In that case, as in this, appellant urged that the cause of action is not brought under the statute, but is one to enforce a contract obligation and is, therefore, assignable. As to that, the court said:
"In so far as the privilege of an injured party to sue the insurance company is concerned, the policy contains no provision except that which the statute has decreed must be included in the contract. The language of the statute does not stop short of a legislative mandate, an authoritative command, an ultimatum. . .. The right which is thus accorded the plaintiff owes its parentage to the statute, rather than to the contract of insurance. The policy adopts, under compulsion, the provisions of the statute. Under such circumstances it is idle to say that this is an action upon a contract rather than one under the statute. No such legal fiction will be permitted."
The cited decision was affirmed in all respects by the court of appeals in the same titled case in 277 N.Y. 385,14 N.E.2d 446. That court also held that an injured person's right to maintain action against liability insurer under a standard liability policy is statutory rather than contractual, and hence is not assignable as a contractual right, notwithstanding that claim has been reduced to judgment against insured, under § 109 of the New York insurance law.

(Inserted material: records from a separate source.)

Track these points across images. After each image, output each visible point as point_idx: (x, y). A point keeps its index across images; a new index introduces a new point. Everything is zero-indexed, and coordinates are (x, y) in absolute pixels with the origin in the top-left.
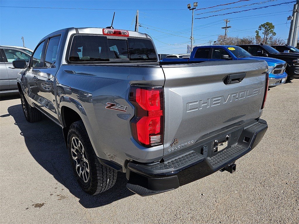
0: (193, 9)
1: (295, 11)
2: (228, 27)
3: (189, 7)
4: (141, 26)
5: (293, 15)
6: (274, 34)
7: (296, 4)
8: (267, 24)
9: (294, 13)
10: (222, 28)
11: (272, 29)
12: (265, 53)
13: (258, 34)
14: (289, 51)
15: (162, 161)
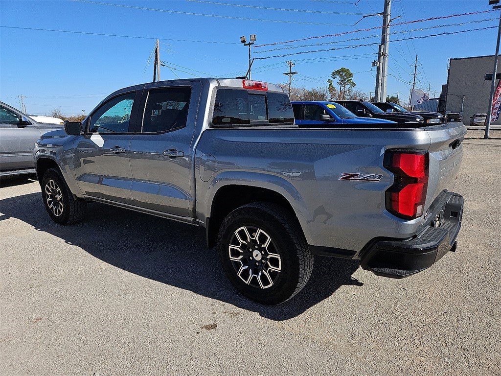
0: (249, 44)
1: (382, 54)
2: (292, 73)
3: (244, 42)
4: (164, 66)
5: (379, 60)
6: (353, 85)
7: (382, 45)
8: (343, 70)
9: (380, 56)
10: (285, 74)
11: (350, 79)
12: (368, 113)
13: (331, 85)
14: (393, 110)
15: (415, 237)
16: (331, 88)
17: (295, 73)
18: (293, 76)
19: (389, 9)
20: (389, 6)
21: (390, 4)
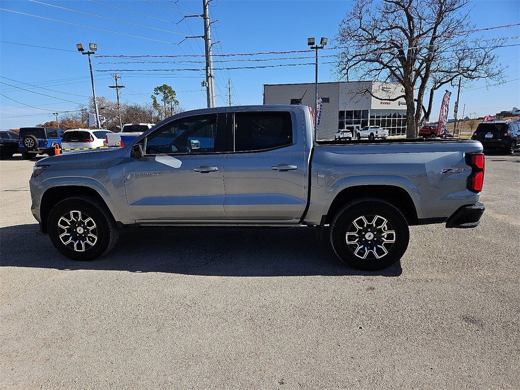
0: (88, 53)
1: (209, 75)
2: (118, 87)
5: (207, 81)
6: (177, 102)
8: (165, 87)
9: (207, 77)
11: (173, 96)
13: (155, 101)
16: (155, 104)
17: (122, 87)
18: (120, 90)
19: (209, 33)
20: (209, 31)
21: (209, 29)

Hence it cannot be held in this case, as asserted, that
"The theory that plaintiff, as trustee in bankruptcy, has no right to maintain an action of this kind is but a figment of the imagination without any support or authority of any kind, either in logic or in law." *Page 451
On the contrary, under the contract before us, it is manifest that the trustee in bankruptcy has no right to wage such an action as this.
[3] Furthermore, we consider that the proceedings in the former case in 186 Wash. 242, were res adjudicata of all claims made in this case under our decision in Symons v. Hutchinson,119 Wash. 430, 205 P. 1057, and texts and authorities there cited.
The judgment is affirmed.
STEINERT, C.J., MAIN, GERAGHTY, and SIMPSON, JJ., concur.